Katie: The short and simple answer is you basically are gonna use the 4% rule or an inverse of the 4% rule. So if you know the monthly amount that they're going to pay you, typically you're either gonna be told, hey, the pension is worth this much in a lump sum, or you're going to be paid out X dollars per month.

There's also typically, for example, Henah, when we were looking at your husband's, there are decisions about death benefits and survivor benefits. And so it's kind of this constant cost/benefit analysis of which path you wanna choose. And I don't think every single one is gonna work that way, but that is typically the mindset you're taking into it. So if you know the monthly amount that they're gonna pay you, you can subtract it from your existing spending numbers, and then because your portfolio needs to cover the rest, you multiply what's left over by 12 to figure out what that's gonna be annually, and then multiply that number by between 25 and 33, depending on your preferred safe withdrawal rate.

So if you're cool with a 4% safe withdrawal rate, you're gonna multiply by 25. If you're looking more between 2% and 3%, you'll multiply by 33. But effectively, you're just trying to figure out what is the pension not going to cover on a monthly basis that I am gonna be responsible for self-funding? So for example, if the pension is gonna pay you $2,000 per month, or maybe you're gonna get $2,000 between you, but you know that your monthly expenses are $5,000, we need to calculate how big our portfolio needs to be to produce the other $3,000 per month in income. And the answer to that question is about $900,000. Now, if we had to provide the entirety of our $5,000, our portfolio would have to be $1.5 million. So in that case, the pension is filling what is roughly a $600,000 gap. 

So that's kind of how I like to think about it in terms of messy long-term planning. And obviously you can get super in the weeds and there's very sophisticated projection software that you can use. And I know that a lot of CFPs can help you nail this down. But if you're doing the back of the napkin math and you're just trying to understand how much it's gonna offset what you have to save for yourself, then that is an easy way to do it. 

Henah: Yeah, that's actually really helpful. So now I can at least sit and do the math and figure out for myself and my husband, since this is a long con for the next 30-something years, how much do we need to plan to save between the two of us? So on behalf of Rachel and me and our partners, thank you. 

Katie: Absolutely. I think a couple last things to think about is, does the pension adjust for inflation? Are they going to give you more over time as the purchasing power of that money goes down? Are there options like the lump sum or death benefits? Are there things that you're having to decide? Because if so, you probably wanna take a more serious approach to determining what that's really gonna mean for you and what option is the best. And these are all just variables that you can tweak slightly. But I kind of think about it like a game of probabilities, really. And I like to be conservative, as in, I probably would, when planning, estimate smaller amounts than I'm being told just in case, because you don't wanna hit retirement and then be like, oh crap, I don't have enough because this pension is not as much as I thought I was, or I left that job earlier than I thought I was going to. Or market returns are bad, so my portfolio is smaller. You just never know. So I like to overshoot and then hope for the best. 

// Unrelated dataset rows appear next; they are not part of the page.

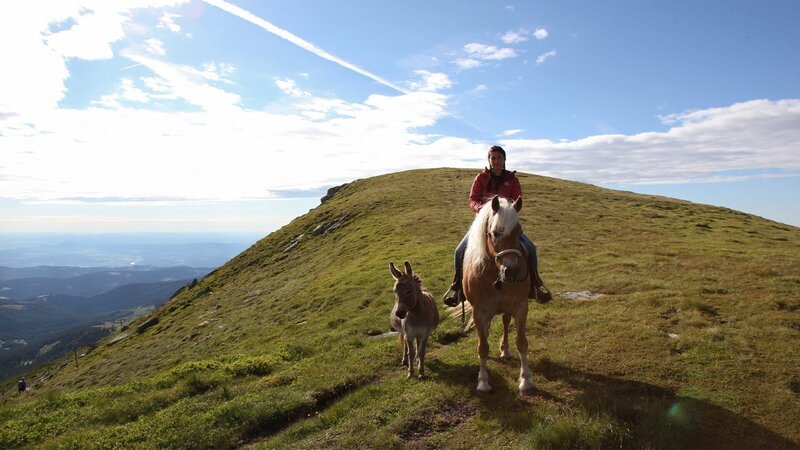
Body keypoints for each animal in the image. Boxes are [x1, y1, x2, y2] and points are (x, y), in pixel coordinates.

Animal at [463, 195, 534, 393]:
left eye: (519, 232)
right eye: (495, 233)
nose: (512, 272)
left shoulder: (521, 307)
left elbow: (521, 343)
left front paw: (525, 380)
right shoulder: (479, 312)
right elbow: (483, 347)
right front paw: (483, 382)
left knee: (505, 323)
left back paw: (505, 350)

Henah: That makes sense. I guess in this situation, do you recommend maybe working with an hourly fee CFP or CFA and running the math and the different scenarios?

Katie: Yeah, certainly as you get closer. I think if you're in your twenties and you're a couple years into work and you're just trying to figure out what your save rate should be, I don't know that it's necessary to involve a professional and pay for their time. But I definitely think as you're getting closer and you're getting more serious about retirement planning and wanting to really make sure you're on track, absolutely. 

Henah: Cool. Well, thank you. 

Katie: Absolutely. That is all for this week's Rich Girl Roundup. We will see you on Wednesday to talk all things creator economy and influencers. Thanks for listening. Bye.